I did design spaCy’s text classifier was designed for Prodigy, and tried my best to get it to learn quickly. If the model takes too long to respond, the active learning is much less effective. A key trick is to make the model an ensemble between a unigram bag-of-words and the CNN model. The unigram bag-of-words features converge very quickly. It may be that the model is mostly relying on them. If that’s the case, it’s possible you’ll see better accuracy from using scikit-learn or Vowpal Wabbit — it might be worth trying. It would be nice to have some extensions for Prodigy to make those experiments easier.

The criterion is accuracy on the held-out set. The code is available in your Prodigy installation; do python -c "import prodigy.recipes.textcat; print(prodigy.recipes.textcat.__file__)" to get the path.

I’m not sure what shape of answer you’re looking for here. I mean, the model assigns the score by doing a bunch of linear algebra — but that’s obviously not a useful explanation!

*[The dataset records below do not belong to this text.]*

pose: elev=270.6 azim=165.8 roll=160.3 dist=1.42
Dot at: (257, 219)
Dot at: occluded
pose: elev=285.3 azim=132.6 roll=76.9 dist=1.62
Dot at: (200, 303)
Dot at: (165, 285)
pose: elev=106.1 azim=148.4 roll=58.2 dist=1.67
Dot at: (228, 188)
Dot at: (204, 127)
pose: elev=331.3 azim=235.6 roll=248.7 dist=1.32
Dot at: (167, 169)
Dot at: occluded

For the purposes of evaluation, the model regards 0.5 as the cutoff for “accept”. It’s trained on a cross-entropy objective though, so it’s trying to assign 1.0 to the positive classes and 0.0 to the negative ones. So, there’s nothing special about 0.5. You can make your own decisions based on the score in doc.cats.

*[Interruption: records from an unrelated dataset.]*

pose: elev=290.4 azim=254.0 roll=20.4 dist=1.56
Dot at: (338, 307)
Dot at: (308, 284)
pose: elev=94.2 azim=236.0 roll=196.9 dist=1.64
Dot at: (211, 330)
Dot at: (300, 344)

There’s no way to change the threshold in the evaluation function currently. As a quick hack, you could add a pipeline component that boosted the scores, e.g.


def increase_scores(doc):
    doc.cats['LABEL'] += 0.3
    return doc

nlp.add_pipe(increase_scores, after='textcat')

Hi Honnibal,

Thanks for the detailed answer.

I am looking at the output response of the model and trying to figure out what can be the potential issue. Need some more time to solve this out.

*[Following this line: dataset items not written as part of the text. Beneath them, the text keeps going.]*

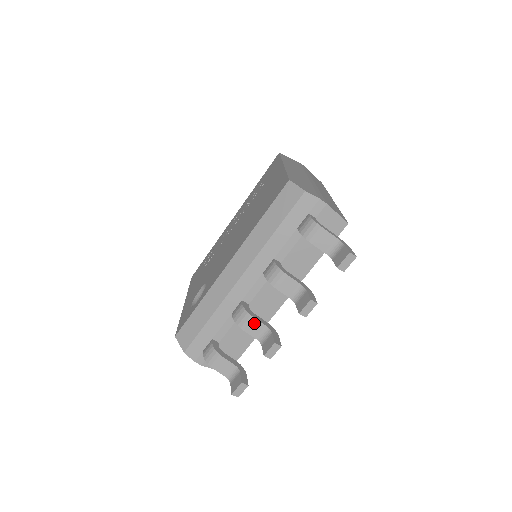
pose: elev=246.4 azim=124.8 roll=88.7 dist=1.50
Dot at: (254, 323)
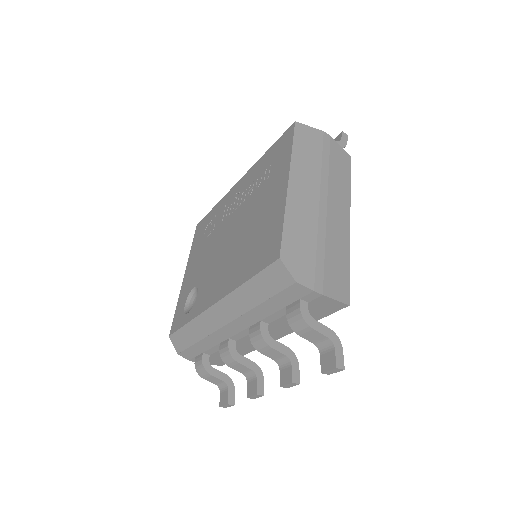
Dot at: (239, 366)
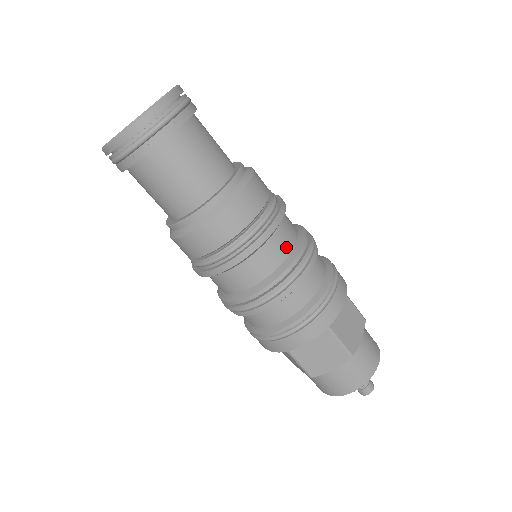
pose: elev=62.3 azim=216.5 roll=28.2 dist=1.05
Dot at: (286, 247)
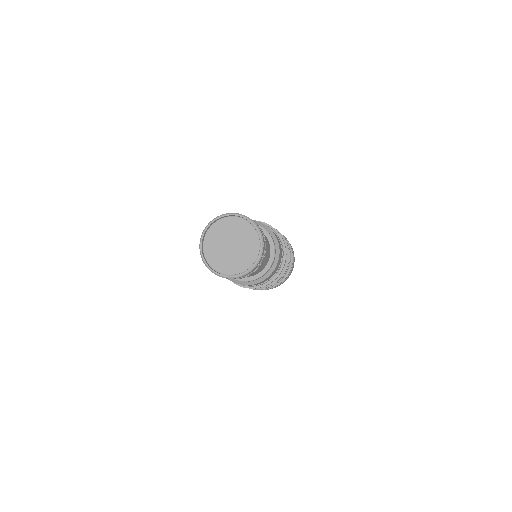
Dot at: occluded
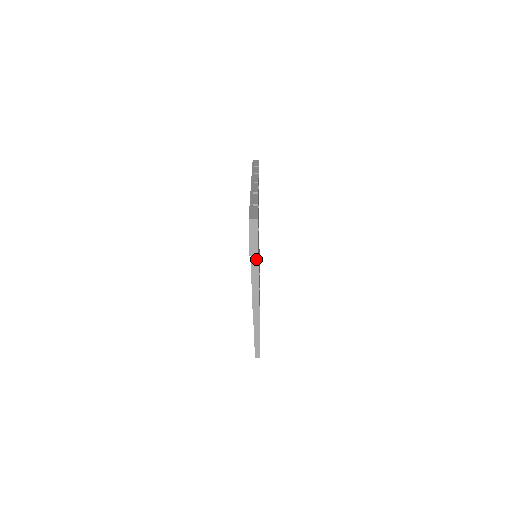
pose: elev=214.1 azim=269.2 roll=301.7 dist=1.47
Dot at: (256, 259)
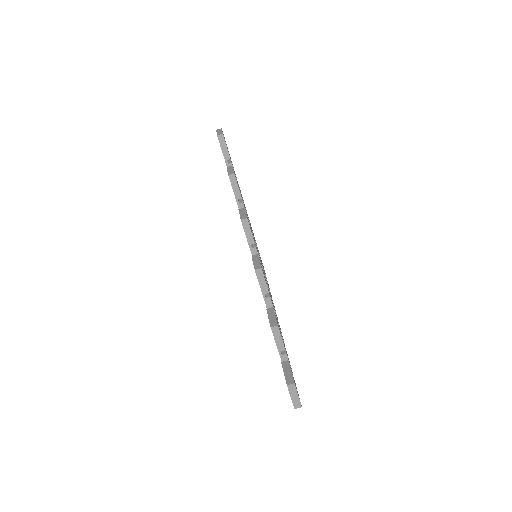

Looking at this, I think I should give more attention to the precision and recall parameters rather than caring more about the iterations.

I will try to look into the possibility for this kind of model.

By this, you mean to say that model is not taking Context into account?

Yes, that will be a great value addition :slight_smile:

I got it :slight_smile:

That helps a bit. I guess, I need to read the articles given on Spacy - API webpage regarding NN Architecture to dive more into it.

Yes, that solves my doubt. Thanks for the hacking tip.

Thanks again

Just to be clear, Prodigy is already doing this. It might be why it converges quickly.

To be a bit more precise (since “model” is frustratingly ambiguous in ML…). The algorithm that learns the weights can find a solution which does take context into account. However, I think it’s settled on a solution that doesn’t take context into account for your problem.

Try following this guide: http://scikit-learn.org/stable/tutorial/text_analytics/working_with_text_data.html . It shows you how to build a simple model that only has access to each word independently. scikit-learn has nice feature and frequency visualisation stuff, so you’ll be able to see whether a couple of words dominate. This should help you figure out what’s going on.